# How to disassemble a Sony Vaio



## Jackelangelo (Nov 14, 2005)

Hi, 
My Sony Vaio PCG-FR415B is beginning to overheat (as they are liable to do) so, having tried everything else, i decided to disassemble and clean out any dust etc from the fan and heatsink. However, this is not so easy.

I removed all screws (8?) from the bottom, 2 from the back and 3 hidden under the screen - which i also removed. I also took off the 4 access plates on the back and removed the HD and 2 screws beneath that as well as the 2 hidden by the battery. This still gives no access to the stuff i want and I can't find any way to remove speaker panel or keyboard. 

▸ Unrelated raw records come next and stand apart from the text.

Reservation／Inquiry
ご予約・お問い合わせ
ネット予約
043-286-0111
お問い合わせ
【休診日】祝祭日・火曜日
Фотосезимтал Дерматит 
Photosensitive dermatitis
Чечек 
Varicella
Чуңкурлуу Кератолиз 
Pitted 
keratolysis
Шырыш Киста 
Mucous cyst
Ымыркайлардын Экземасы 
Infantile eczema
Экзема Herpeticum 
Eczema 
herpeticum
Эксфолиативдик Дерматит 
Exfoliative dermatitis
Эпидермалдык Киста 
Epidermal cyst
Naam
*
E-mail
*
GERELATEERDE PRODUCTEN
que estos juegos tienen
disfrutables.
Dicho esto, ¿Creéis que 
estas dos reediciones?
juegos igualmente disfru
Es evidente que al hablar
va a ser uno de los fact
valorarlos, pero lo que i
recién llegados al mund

Have googled it like mad but no luck, so any help would be much appreciated. Thanks in advance, Jack.


----------



## dai (Jul 2, 2004)

http://frijoles.hungry.com/c1-info/faq.html


----------



## Jackelangelo (Nov 14, 2005)

*Sony Vaio disassemble information needed*

Hi Dai, 
Thanks for your reply but unfortunately there is nothing on the site you pointed me towards about the PCG-FR series. There's plenty about other types, but nothing that helps on my one (PCG-FR415B). Any other help would be much appreciated. Cheers, Jack.


----------



## dai (Jul 2, 2004)

all i have found is the manual
http://www.vaio-link.com/manuals/manuals.asp?l=en&category=-1&serie=-1&m=1466


----------



## leroys1000 (Aug 16, 2005)

Some laptops have a screw on the left side of the computer that
secures the speaker assembly.
Look along the left side for a small screw.
If it is there,remove it and the speakers should slide to the right and lift up.


----------



## purepc.com (Nov 12, 2005)

*Disassembling laptops can be very tricky*

because the little tabs that hold the casing together are fragile. 

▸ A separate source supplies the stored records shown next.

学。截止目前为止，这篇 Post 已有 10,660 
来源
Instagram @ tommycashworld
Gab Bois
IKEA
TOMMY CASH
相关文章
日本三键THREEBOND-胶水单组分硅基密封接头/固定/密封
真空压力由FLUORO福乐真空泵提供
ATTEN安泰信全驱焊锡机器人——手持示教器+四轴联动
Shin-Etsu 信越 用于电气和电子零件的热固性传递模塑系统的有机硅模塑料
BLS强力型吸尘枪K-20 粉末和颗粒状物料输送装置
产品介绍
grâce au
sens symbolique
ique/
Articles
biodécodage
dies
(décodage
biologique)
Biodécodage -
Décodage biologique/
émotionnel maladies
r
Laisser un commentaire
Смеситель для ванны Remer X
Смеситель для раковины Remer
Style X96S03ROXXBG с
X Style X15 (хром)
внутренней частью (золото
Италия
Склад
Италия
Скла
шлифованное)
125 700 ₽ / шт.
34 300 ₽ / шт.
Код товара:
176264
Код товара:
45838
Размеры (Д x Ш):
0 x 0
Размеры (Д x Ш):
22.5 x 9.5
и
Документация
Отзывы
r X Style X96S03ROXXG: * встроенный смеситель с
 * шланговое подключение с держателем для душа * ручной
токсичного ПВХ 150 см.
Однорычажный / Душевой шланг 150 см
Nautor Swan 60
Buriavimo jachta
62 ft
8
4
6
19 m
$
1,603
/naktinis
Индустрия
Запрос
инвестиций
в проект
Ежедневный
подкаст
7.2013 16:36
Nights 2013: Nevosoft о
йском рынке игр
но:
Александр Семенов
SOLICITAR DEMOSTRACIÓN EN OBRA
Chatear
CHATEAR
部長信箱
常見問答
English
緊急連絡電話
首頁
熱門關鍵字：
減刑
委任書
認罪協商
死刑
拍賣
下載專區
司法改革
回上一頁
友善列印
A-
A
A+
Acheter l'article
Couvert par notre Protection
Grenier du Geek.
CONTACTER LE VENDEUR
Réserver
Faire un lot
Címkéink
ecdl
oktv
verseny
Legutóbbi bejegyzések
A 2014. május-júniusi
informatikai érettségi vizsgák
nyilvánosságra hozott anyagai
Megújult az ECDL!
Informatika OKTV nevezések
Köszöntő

Use a tine flathead scredriver to pry the pieces apart, then try to insert another and pry perpendicular the pieces in question. 

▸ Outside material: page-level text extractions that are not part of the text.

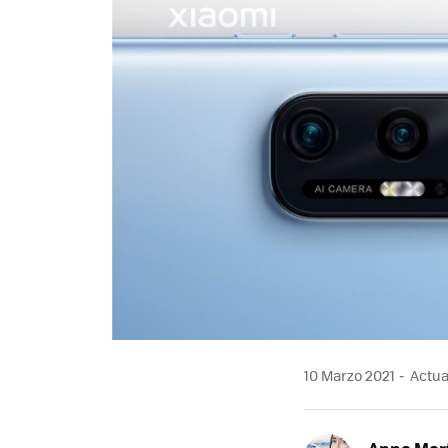
10 Marzo 2021
Actual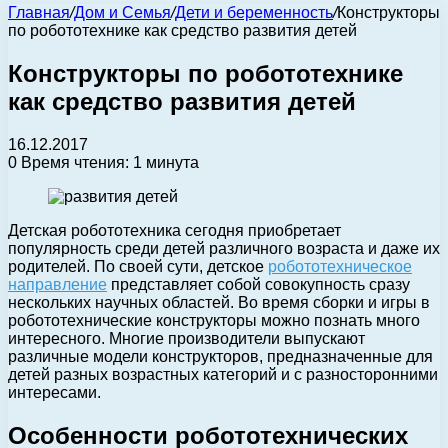
Главная
/
Дом и Семья
/
Дети и беременность
/
Конструкторы
по робототехнике как средство развития детей
Конструкторы по робототехнике
как средство развития детей
16.12.2017
0
Время чтения: 1 минута
Детская робототехника сегодня приобретает
популярность среди детей различного возраста и даже их
родителей.
По своей сути, детское
робототехническое
направление
представляет собой совокупность сразу
нескольких научных областей. Во время сборки и игры в
робототехнические конструкторы можно познать много
интересного. Многие производители выпускают
различные модели конструкторов, предназначенные для
детей разных возрастных категорий и с разносторонними
интересами.
Особенности робототехнических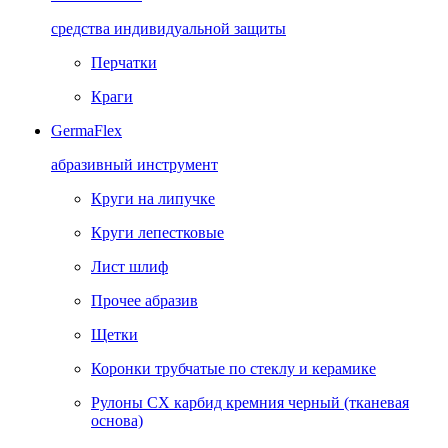
средства индивидуальной защиты
Перчатки
Краги
GermaFlex
абразивный инструмент
Круги на липучке
Круги лепестковые
Лист шлиф
Прочее абразив
Щетки
Коронки трубчатые по стеклу и керамике
Рулоны CX карбид кремния черный (тканевая
основа)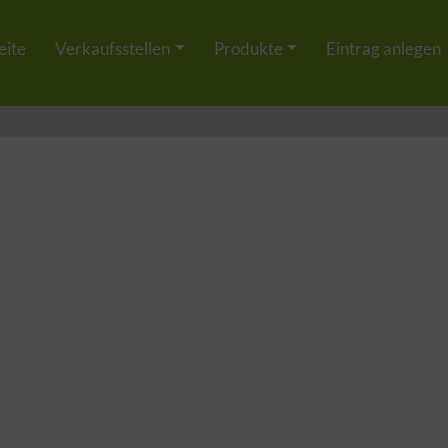
eite
Verkaufsstellen
Produkte
Eintrag anlegen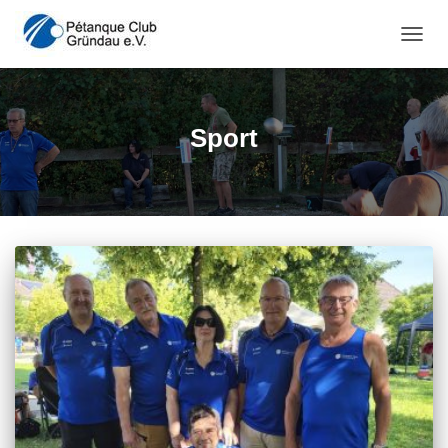
NAVI
Sport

Also, if something comes off too hard, chances are you forgot a screw. many screws hide under little plastic hole covers that blend into the bottom and sides of the machine, and you'd never guess they were there.

Good luck to ya!


----------



## Jackelangelo (Nov 14, 2005)

*Still trying*

Thanks for all your help, but still no luck as yet. No screws on the side at all and i've pulled everything i can off the bottom to get to any more, but nothing. I'm a little wary about trying to work my way to any tabs as my prising might break something, but a guess that's all i can do. If anyone can find anything else please let me know. Cheers, Jack


----------



## dai (Jul 2, 2004)

this is the closest i have come so far
http://store.nexttronics.com/new-sony-parts-f-series.html


----------



## Jackelangelo (Nov 14, 2005)

*Almost*

Cheers Dai, i'd not found this before and it is the closest thing i've seen, but unfortunately not quite the right one (and I find it pretty difficult to get my head around anyway!) Thanks for the help and if you can find out any more please let me know. Jack.


----------



## Jackelangelo (Nov 14, 2005)

*Problem solved*

Hi. Just to let anyone know, the speaker assembly (darker strip near screen hinge) is attached to the surrounding case. However, the part of the case immediately surrounding the speaker assembly (1cm from the edge of darker area) is not attached to the rest of the casing, although it looks like it is. This whole area can therefore be prised up (from the top edge of the keyboard, pivoting at the screen hinge) as there are only 4 clips keeping it in place. After this, the rest of disassembly is pretty straightforward. Jack


----------